1×04 “Phantom Traveler”

Ah, yes. You know, I’ve come to realize–and after only four episodes, because I’m a quick study–that a Supernatural episode isn’t complete unless it’s either given me a completely new phobia, or has worsened an existing one. Dead In The Water pretty much guarantees that I’ll never go swimming in a lake again; Phantom Traveler pretty much guarantees that my happy self will never, ever, voluntarily get on a plane without the aid of psychotropic drugs and/or sedatives. Period.

But, that much aside, I wasn’t impressed with Phantom Taveler until I watched it for a second time. It wasn’t until I’d seen it, and knew what to expect, that I could actually *watch* the episode for things I’d missed the first time.

Sure enough, after less than ten minutes, I find it. (Actually, it’s about 6:40 through 7:30 on my ep, without commercials.) During the first time I watched this scene, I was paying attention to Sam, not Dean. That was a big mistake. Watch Dean instead. Because when their repeat customer is talking to Sam about the first time he met Dean and Daddy Winchester, Sam is double-taking at Dean, because he can’t believe what he’s hearing. How Dean and John saved this man’s life, how they got rid of the poltergeist, etc. It’s when they turn the corner, both in the conversation and on the film track, that things change.

The friend asks where John is, and Dean answers that he’s wrapped up in another case. The friend continues telling Sam about John and Dean’s last visit, and how John talked about Sam all the time. This friend knew Sam was in college–from John, who reportedly was proud of Sam. Sam is all but jumping up and down to press for more information, but it’s Dean’s reaction that’s more interesting to watch; he’s watching Sam with a look of I told you so, dumbass and unmistakeable love that it’s heartwarming.

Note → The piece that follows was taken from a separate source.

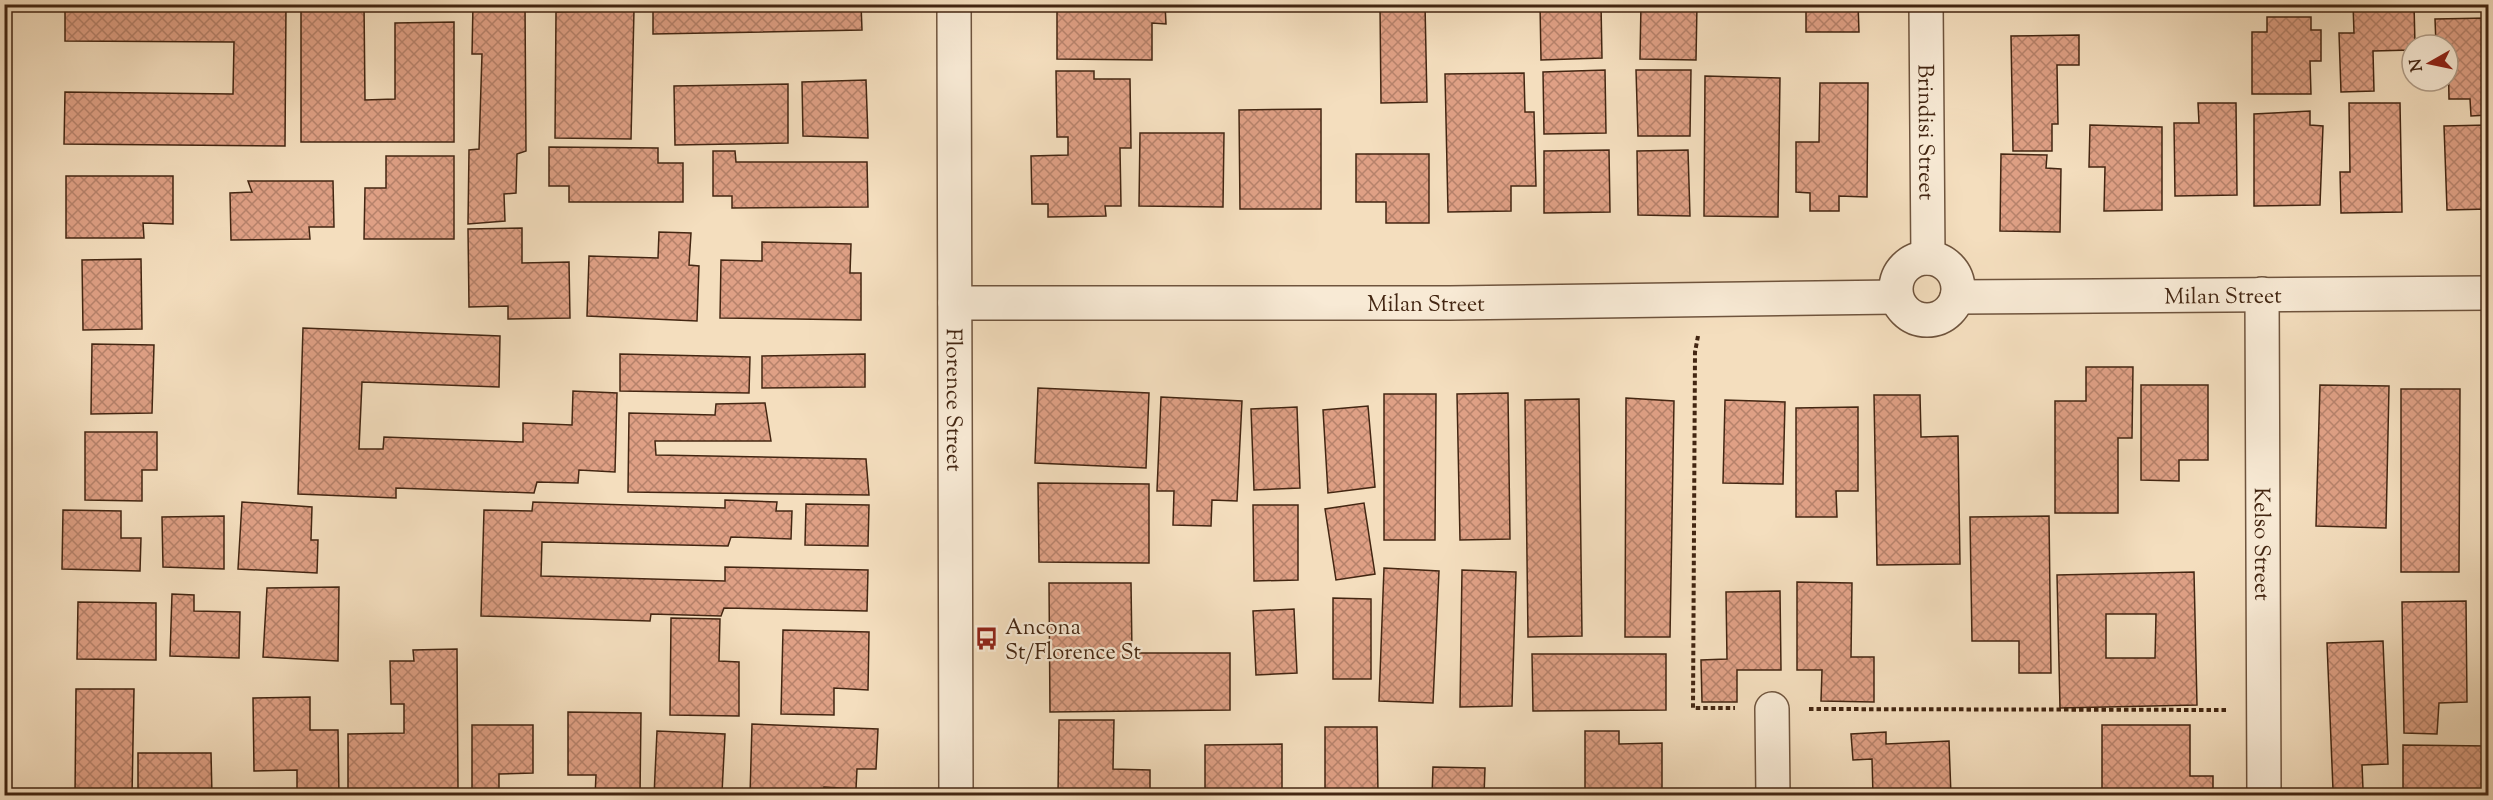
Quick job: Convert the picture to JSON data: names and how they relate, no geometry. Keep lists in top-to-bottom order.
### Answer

We’re also introduced in this episode to Dean’s forgery skills, because he is able to, at the equivalent of your friendly neighborhood Kinko’s, create two Department of Homeland Security badges for himself and his brother. That’s gotta come in handy. (As a side note? My love for Supernatural‘s musical taste was cemented in this episode when a trip to the tailor is backdropped by Black Sabbath’s Paranoid, one of the first hits for the 1960s British rock group fronted by Ozzy Osbourne)

Despite the music choices which thrill me, and the Winchester family drama which never seems to end or get old, the pacing in this episode seems… off. Because the viewer knows the culprit from the teaser, the follow-up investigation seems lackluster this time as the brothers seem to fumble through what it could or could not be causing the plane crashes and other aerial mishaps. In previous episodes, this doesn’t seem to be a problem, but in this case, it makes the episode drag. Not even the too-brief chase at the NTSB (National Transportation Safety Board) warehouse helps to pick up the pace.

Halfway through the episode is where the pace tries to pick up, and mostly succeeds. The finding of the sulfur residue is a kick in the pants that the brothers need, and the episode too, because it opens up the avenue of research and exploration that ultimately leads them to the answers, but not until after other planes have crashed.

After the second plane crash, in the small town of Nazareth, both the name of the town and one of the plane crash factors seems to put the whole answer together in under a minute, which seems too speedy for the rest of the episode. However, it gets the final act of the plot moving, and leads into the finale of the episode.

Metallica seems to be Dean’s musical obsession of choice this episode; he identifies himself as Dr. James Hetfield from St. Francis Memorial Hospital (James Hetfield is the band’s lead singer) and to calm himself of his flight fear–a fear which I both understand totally and share–he sings a Metallica song to himself. (I think it’s Enter Sandman, but I can’t be sure). The Impala is also explained in this episode; Dean drives everywhere because he has a fear of flying.

The exorcism on the airplane itself solves the pacing problem; from that moment on, things happen at a rapid pace–as they should, when dealing with an exorcised demon–and the episode wraps up on a very satisfying note.

Jensen Ackles is hysterical in this episode, and Jared Padalecki does a *great* job playing the unpanicked straight man to Ackles’ terrified flyer, yet both men sober considerably for the coda when they receive news about their father.

A last amusing thing to note: at the end of the episode, though I believe they’re supposed to be in Pennsylvania? You can clearly see the Canadian Maple Leaf on the tail of the aircraft passing overhead.

Best Line:
Dean: I hate this. I look like a Blues brother.
Sam: No you don’t. Just… like a seventh grader at his first dance.

Dean: Dude, *stow* the touchy-feely self-help yoga crap right now, because it’s not helping!

Dean and Sam chasing the plane-crashing demon


One Response to “1×04 “Phantom Traveler””

  1. It’s interestng how the writers/directors are able to give us such great characterization of the two brothers with such subtlety. I find that I have to watch these episodes twice to see Sam and Dean’s faces so I could pay attention to their sub-texting. And both actors do a great job of it and I commend the creators for casting them to their roles perfectly.